The name of Ida, founder of Bamborough, and the first King Northumbria, whose name looms clear in Anglian history, is our first landmark for this note on `Blagkiman' or 'Blakgman.'
King Ida ruled Bernicia, on the northern part of Northumbria, prior to A.D. 56o, and was succeeded by his sons, who reigned in turn. His fourth son, Ethelric, or Eadric, began to reign in 585, and after a while grasped the sovereignty of Deira, or southern Northumbria, in the year 587, thus dominating the whole of Northumbria. He died in 592, leaving several sons, the greatest of whom was Ethelfrith, who reigned from 592 to 617; and also a son 'Bleacman,' who was not prominent by his individual exploits.
But 'Bleacman,' as a prince of the royal race of Ida, maintained the position of his own branch of the family, as a family of rank with pretensions to succession, for in the fifth generation, his branch, in the person of his great-great-grandson, succeeded to the throne of Northumbria.
'Bleacman ' was born probably circa 580, and, as the younger brother of the heroic and fierce Ethelfrith, no doubt took part in the wars waged by the Angles against the Scots under Aedan of Argyle, ending in their crushing and final defeat near Carlisle (603) ; and probably also in the conquest of Lancashire and Cheshire, and the defeat of the Britons or Welsh at Chester (613). .
On the death of Ethelfrith, the sovereignty passed from the family of Ida to the family of Ella of Deira. Edwin, son of Ella, the first Christian King of Northumbria, reigned for sixteen years, and conquered Man and Anglesey, which remained afterwards outlying parts of the Anglian Kingdom of Northumbria. After the fall of Edwin (633), the family of Ida recovered the sovereignty of Bernicia, that is, all the Northern and Western parts of Northumbria-in the persons of Oswald (633-42) Oswy (642-70), Egfrid (670-85), Alfrid (685-89), etc.
That is to say, Oswald and Oswy were the nephews of 'Bleacman' ; Egfrid and Alfrid, his grand-nephews; and it is to be noted that the Bewcastle Crosses are usually ascribed to the reign of Alfrid (685-705), viz., in the time of Brynhom, grandson of 'Bleacman.'
The succession of 'Bleacman's ' family stands thus in Florence of Worcester's Chronicle:-'A.D. 765-774, Alhred, King of Northumbria, son of , son of Brynhom, son of Bosa, son of Bleacman, son of Eadric, son of Ida.'
We may take the lifetime of 'Bleacman' to extend conjecturally from 580-640, during fifteen or sixteen years of which period the Ida dynasty were in exile, during Edwin's reign.

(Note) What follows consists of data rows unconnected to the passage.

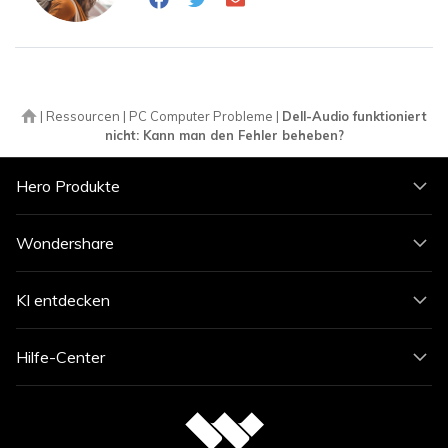
|
Ressourcen
|
PC Computer Probleme
|
Dell-Audio funktioniert
nicht: Kann man den Fehler beheben?
Hero Produkte
Wondershare
KI entdecken
Hilfe-Center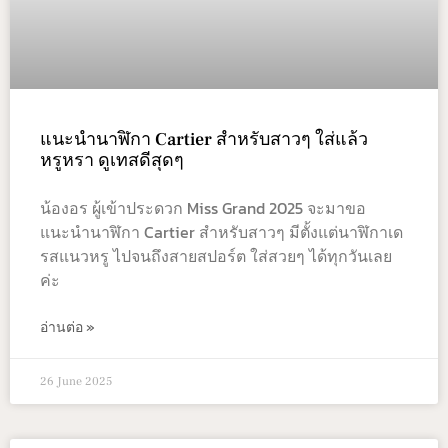
แนะนำนาฬิกา Cartier สำหรับสาวๆ ใส่แล้ว
หรูหรา ดูเทสดีสุดๆ
น้องอร ผู้เข้าประดวก Miss Grand 2025 จะมาขอ
แนะนำนาฬิกา Cartier สำหรับสาวๆ มีตั้งแต่นาฬิกาเด
รสแนวหรู ไปจนถึงสายสปอร์ต ใส่สวยๆ ได้ทุกวันเลย
ค่ะ
อ่านต่อ »
26 June 2025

That members of this family may have taken refuge in the Isle of Man is more than possible. In their exile, Oswald and Oswy, Bleacman's nephews, visited Iona, and adopted the Christianity of the Columban community, afterwards to introduce it into Northumbria.

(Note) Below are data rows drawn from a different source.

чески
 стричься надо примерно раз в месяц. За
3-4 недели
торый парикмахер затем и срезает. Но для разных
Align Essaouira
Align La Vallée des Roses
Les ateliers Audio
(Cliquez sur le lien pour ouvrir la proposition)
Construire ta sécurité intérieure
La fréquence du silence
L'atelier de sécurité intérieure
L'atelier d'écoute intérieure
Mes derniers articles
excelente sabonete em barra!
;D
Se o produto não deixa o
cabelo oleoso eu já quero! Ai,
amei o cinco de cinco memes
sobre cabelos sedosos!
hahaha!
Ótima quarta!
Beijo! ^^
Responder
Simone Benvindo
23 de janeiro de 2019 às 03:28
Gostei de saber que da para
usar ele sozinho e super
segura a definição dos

The great landmark date for Anglian footprints in Man is the Council of Drumceatt in Ulster, where the Scots were devising plans for stopping the Anglian advance into West Cumberland, Dumfriesshire, Galloway, and probably Man.
The King of Down and Aedan of Argyle carried an expedition to Man in 580, probably to drive the Angles out of the Island. After the crushing defeat of Aedan and the Scots at Carlisle in 603, the Scots attempted no further expedition.
The famous passage describing the conquest of Man and Anglesey by Edwin (617-633), was possibly to take it out of the hands of some chieftain of the family of Ida, even 'Bleacman ' himself possibly, for Edwin was the deadly foe of this rival Anglian family for the crown of the whole of Northumbria.
We have here, then, in possibility-indeed with no great improbability-an Anglian prince, 'Bleacman,' who, at that time, was one of a great family, ousted from Northumbria, but still maintaining their claims, and maintaining their status and class. 'Bleacman's ' nephews recovered the crown (633); and 'Bleacman's ' own great-great-grandson succeeded as above indicated in 765, or about 140 years later.
As a monumental cross, or crosses, such as those at Maughold, were erected at that time only to persons of distinction, and also as family names were really 'family ' names, it is not improbable that the two persons, 'Blagkiman ' and 'Blakgman,' who were Angles, were members of this family, and directly related to the 'Bleacman ' of the Chronicles relating to that period.